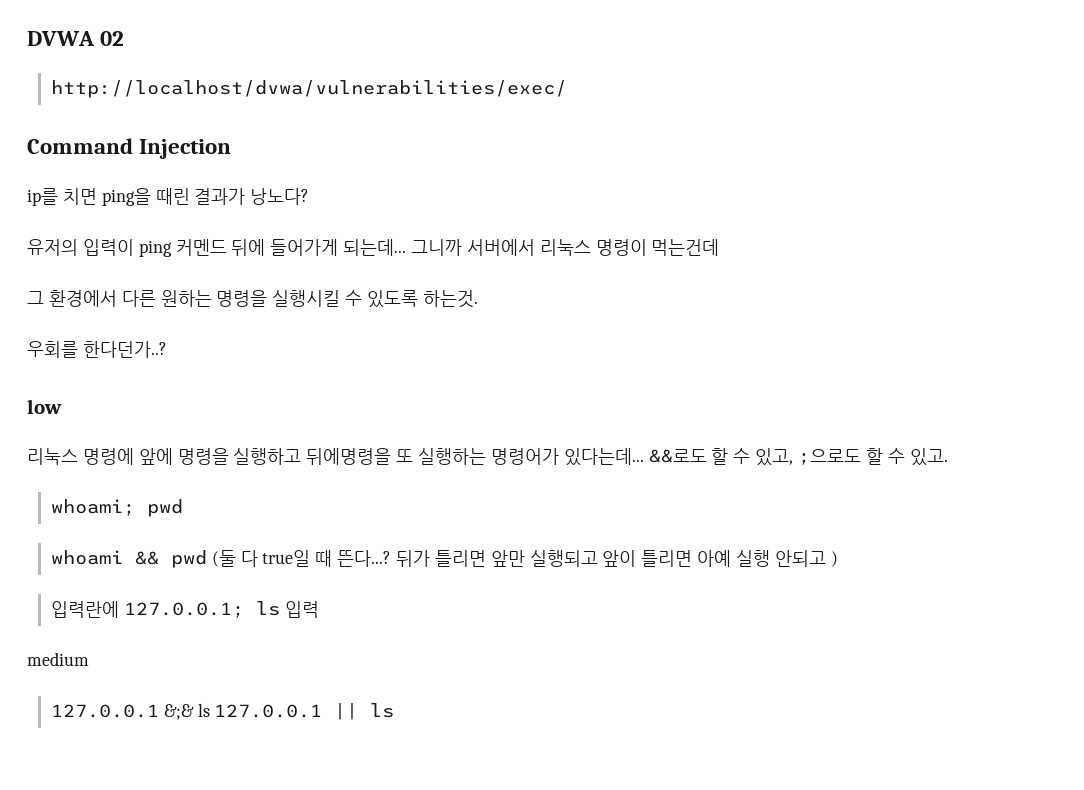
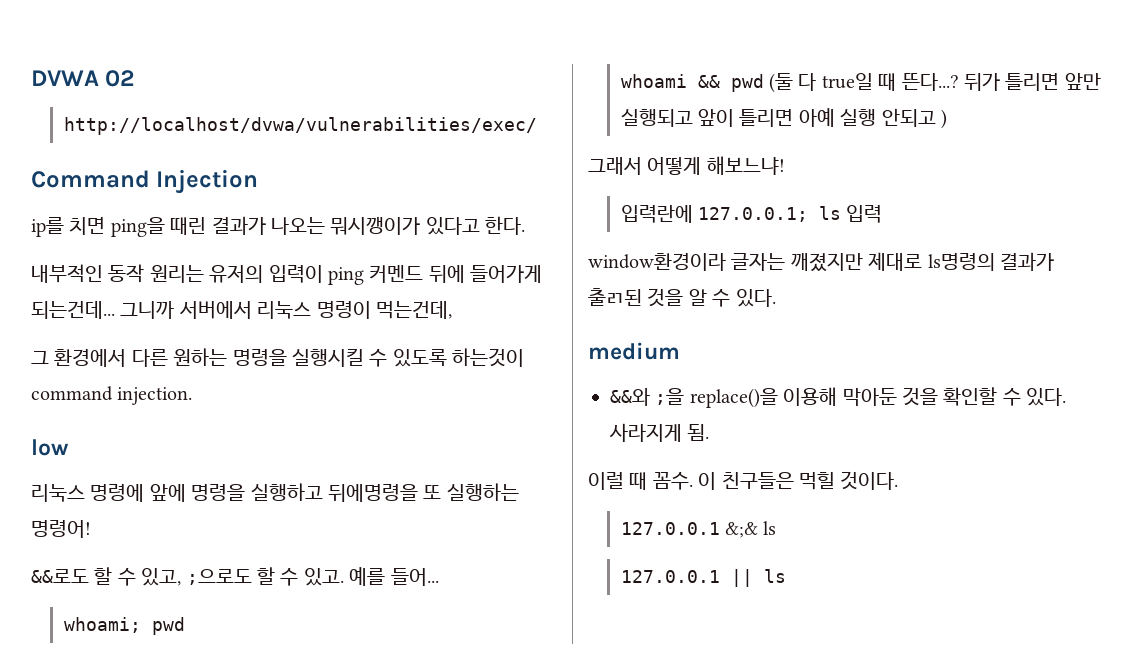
[250,188,310,205] 낭노다? // -> [271,216,526,235] [31,264,204,283] 나오는 뭐시깽이가 있다고 한다. // 내부적인 동작 원리는
[343,239,407,256] 되는데... -> [31,301,115,319] 되는건데...
[651,239,720,256] 먹는건데 -> [376,301,452,319] 먹는건데,
[422,290,478,308] [27,341,167,358] 하는것. // 우회를 한다던가..? -> [452,348,525,367] [31,386,193,405] 하는것이 command injection.
[490,448,644,466] 명령어가 있다는데... -> [31,520,91,538] 명령어! //
(948, 457) none -> [349,567,439,586] 예를 들어...
(838, 559) none -> [588,156,785,175] // 그래서 어떻게 해보느냐!
[27,652,89,666] medium -> [588,252,1054,272] [588,288,776,307] [588,342,680,360] [610,387,1067,408] [609,423,710,442] [588,471,899,490] window환경이라 글자는 깨졌지만 제대로 ls명령의 결과가 출ㄺ된 것을 알 수 있다. // medium // &&와 ;을 replace()을 이용해 막아둔 것을 확인할 수 있다. 사라지게 됨. // 이럴 때 꼼수. 이 친구들은 먹힐 것이다.
(210, 710) none -> (777, 528) //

==*==

Return the line where "[422,290,478,308] [27,341,167,358] 하는것." appears, then every line after it to the end of the listing, all exactly as written.

## Task output
[422,290,478,308] [27,341,167,358] 하는것. // 우회를 한다던가..? -> [452,348,525,367] [31,386,193,405] 하는것이 command injection.
[490,448,644,466] 명령어가 있다는데... -> [31,520,91,538] 명령어! //
(948, 457) none -> [349,567,439,586] 예를 들어...
(838, 559) none -> [588,156,785,175] // 그래서 어떻게 해보느냐!
[27,652,89,666] medium -> [588,252,1054,272] [588,288,776,307] [588,342,680,360] [610,387,1067,408] [609,423,710,442] [588,471,899,490] window환경이라 글자는 깨졌지만 제대로 ls명령의 결과가 출ㄺ된 것을 알 수 있다. // medium // &&와 ;을 replace()을 이용해 막아둔 것을 확인할 수 있다. 사라지게 됨. // 이럴 때 꼼수. 이 친구들은 먹힐 것이다.
(210, 710) none -> (777, 528) //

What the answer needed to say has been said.